- Flag
- Interactive map of Rakhya
- Rakhya Location of Rakhya Rakhya Rakhya (Leningrad Oblast)
- Coordinates: 60°05′25″N 30°50′15″E﻿ / ﻿60.09028°N 30.83750°E
- Country: Russia
- Federal subject: Leningrad Oblast
- Administrative district: Vsevolozhsky District

Population (2010 Census)
- • Total: 3,188
- • Estimate (2024): 3,773 (+18.4%)

Municipal status
- • Municipal district: Vsevolozhsky Municipal District
- • Urban settlement: Rakhyinskoye Urban Settlement
- • Capital of: Rakhyinskoye Urban Settlement
- Time zone: UTC+3 (MSK )
- Postal code: 188671
- OKTMO ID: 41612167051
- Website: www.rakhya.ru

= Rakhya =

Rakhya (Rahja, Рахья) is an urban locality (an urban-type settlement) in Vsevolozhsky District of Leningrad Oblast, Russia, located on the Karelian Isthmus northeast of Saint Petersburg. Municipally it is incorporated as Rakhyinskoye Urban Settlement, one of the eight urban settlements in the district. Population:

==History==
In the end of the 19th century, Pavel Korf bought lands which currently belong to the settlement, for peat production. The closest village was Irinovka. In 1892, the first narrow-gauge railroad in Russia was constructed to transport peat.

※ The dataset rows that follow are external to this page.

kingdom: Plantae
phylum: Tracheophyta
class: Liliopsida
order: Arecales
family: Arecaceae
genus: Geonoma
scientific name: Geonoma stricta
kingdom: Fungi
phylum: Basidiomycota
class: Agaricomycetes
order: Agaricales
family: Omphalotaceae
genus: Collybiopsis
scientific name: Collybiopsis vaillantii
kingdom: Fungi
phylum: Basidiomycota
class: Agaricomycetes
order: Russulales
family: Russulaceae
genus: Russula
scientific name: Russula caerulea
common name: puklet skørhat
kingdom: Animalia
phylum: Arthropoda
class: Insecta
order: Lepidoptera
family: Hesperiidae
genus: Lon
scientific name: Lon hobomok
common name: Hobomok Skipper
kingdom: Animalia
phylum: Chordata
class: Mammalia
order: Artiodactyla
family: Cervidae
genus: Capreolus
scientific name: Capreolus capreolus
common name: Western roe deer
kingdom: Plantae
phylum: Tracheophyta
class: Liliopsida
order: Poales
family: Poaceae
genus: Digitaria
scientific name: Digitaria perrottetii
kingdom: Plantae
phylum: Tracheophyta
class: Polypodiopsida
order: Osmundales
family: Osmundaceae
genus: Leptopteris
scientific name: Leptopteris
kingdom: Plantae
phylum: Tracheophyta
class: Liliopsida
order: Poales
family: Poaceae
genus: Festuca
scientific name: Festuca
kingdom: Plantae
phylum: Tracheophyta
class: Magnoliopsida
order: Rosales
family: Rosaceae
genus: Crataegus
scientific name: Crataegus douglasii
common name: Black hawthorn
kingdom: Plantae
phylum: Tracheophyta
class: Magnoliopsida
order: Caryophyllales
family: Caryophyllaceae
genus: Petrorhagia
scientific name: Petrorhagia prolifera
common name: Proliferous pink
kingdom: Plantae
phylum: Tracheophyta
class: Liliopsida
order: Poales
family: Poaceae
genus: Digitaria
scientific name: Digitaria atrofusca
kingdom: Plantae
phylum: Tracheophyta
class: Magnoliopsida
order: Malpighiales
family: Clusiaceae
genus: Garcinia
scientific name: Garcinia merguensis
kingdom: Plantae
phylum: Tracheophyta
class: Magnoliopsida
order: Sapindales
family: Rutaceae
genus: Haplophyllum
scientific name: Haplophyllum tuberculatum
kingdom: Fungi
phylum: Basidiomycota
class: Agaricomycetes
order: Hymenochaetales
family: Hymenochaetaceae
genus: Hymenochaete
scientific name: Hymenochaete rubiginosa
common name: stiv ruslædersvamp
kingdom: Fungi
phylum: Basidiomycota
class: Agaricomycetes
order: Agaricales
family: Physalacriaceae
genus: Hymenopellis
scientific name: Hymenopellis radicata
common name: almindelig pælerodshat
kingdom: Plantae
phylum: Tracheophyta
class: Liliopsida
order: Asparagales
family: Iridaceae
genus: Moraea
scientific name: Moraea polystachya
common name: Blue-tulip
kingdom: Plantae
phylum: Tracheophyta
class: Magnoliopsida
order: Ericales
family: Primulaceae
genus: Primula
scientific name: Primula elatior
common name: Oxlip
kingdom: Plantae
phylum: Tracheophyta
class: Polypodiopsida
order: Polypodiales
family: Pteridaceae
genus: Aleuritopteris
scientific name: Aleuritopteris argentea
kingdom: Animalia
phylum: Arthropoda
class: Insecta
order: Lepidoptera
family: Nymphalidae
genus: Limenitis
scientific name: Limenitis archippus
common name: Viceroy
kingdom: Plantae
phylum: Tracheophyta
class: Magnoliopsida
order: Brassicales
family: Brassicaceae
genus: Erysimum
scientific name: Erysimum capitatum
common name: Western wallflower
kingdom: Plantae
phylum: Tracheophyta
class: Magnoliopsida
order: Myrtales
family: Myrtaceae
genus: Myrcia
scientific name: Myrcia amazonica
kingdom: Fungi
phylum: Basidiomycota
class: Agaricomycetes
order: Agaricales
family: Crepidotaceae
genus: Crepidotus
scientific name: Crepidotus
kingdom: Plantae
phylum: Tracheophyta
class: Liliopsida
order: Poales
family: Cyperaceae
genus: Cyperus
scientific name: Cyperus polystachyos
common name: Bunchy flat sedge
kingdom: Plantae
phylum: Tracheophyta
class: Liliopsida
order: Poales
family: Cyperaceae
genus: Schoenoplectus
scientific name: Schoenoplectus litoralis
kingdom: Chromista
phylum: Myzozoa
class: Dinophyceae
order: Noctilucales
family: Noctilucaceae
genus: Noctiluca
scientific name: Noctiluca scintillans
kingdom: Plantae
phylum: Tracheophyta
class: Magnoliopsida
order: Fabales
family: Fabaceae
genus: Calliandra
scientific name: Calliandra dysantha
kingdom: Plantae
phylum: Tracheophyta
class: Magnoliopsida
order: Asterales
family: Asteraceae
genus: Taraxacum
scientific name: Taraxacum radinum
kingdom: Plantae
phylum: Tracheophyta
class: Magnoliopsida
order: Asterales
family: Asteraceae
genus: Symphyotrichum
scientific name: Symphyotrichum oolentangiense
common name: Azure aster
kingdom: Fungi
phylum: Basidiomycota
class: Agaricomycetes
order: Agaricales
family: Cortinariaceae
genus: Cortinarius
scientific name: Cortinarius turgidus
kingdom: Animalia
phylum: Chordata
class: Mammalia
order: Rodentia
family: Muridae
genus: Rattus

Torfyanaya railway station was open in the current area of the settlement (the name Torfyanaya originates from Russian torf, for peat). The settlement around the station for a long time did not have any name and was known as the Settlement No. 1. In 1911, the production stopped, and in 1913 Korf died. The station was located in Shlisselburgsky Uyezd of Saint Petersburg Governorate (since 1913, Petrograd Governorate).

The peat production resumed in the 1920s. In 1922, Torfyanaya railway station was renamed Rakhya railway station, to commemorate Jukka Rahja, a Russian-Finnish Bolshevik killed in Kuusinen Club Incident in 1920. On February 14, 1923 Shlisselburgsky Uyezd was merged into Petrogradsky Uyezd. In January, 1924 the uyezd and the governorate were renamed Leningradsky.

On August 1, 1927, the uyezds were abolished and Leninsky District, with the administrative center in the settlement of Vsevolozhskoye, was established. The governorates were also abolished, and the district was a part of Leningrad Okrug of Leningrad Oblast. On August 19, 1930 Leninsky District was abolished and merged into newly established Leningradsky Prigorodny District with the administrative center in the city of Leningrad. On August 19, 1936 Leningradsky Prigorodny District was abolished, and Vsevolozhsky District, with the administrative center in Vsevolozhskoye, was established. In 1946, the settlement around Rakhya railway station was made an urban-type settlement and officially received the name of Rakhya.

==Economy==

===Industry===
Currently, the main industrial enterprise in Rakhya is a paint-producing plant. The peat production has been discontinued.

===Transportation===
Rakhya is located on the railway connecting Saint Petersburg with Ladozhskoye Ozero railway station via Vsevolozhsk. There is suburban service to the Finland Station in Saint Petersburg.

Rakhya is connected by road with Vsevolozhsk and Kirovsk and has access to the M18 highway connecting Saint Petersburg and Murmansk.

==Culture and recreation==
Rakhya contains four objects classified as cultural and historical heritage of local significance. They commemorate events of the World War II. Many monuments in the localities administratively subordinated to Rakhya, such as Kokkorevo or Osinovets, commemorate the Road of Life, which during the Siege of Leningrad connected Leningrad with the rest of the Soviet Union.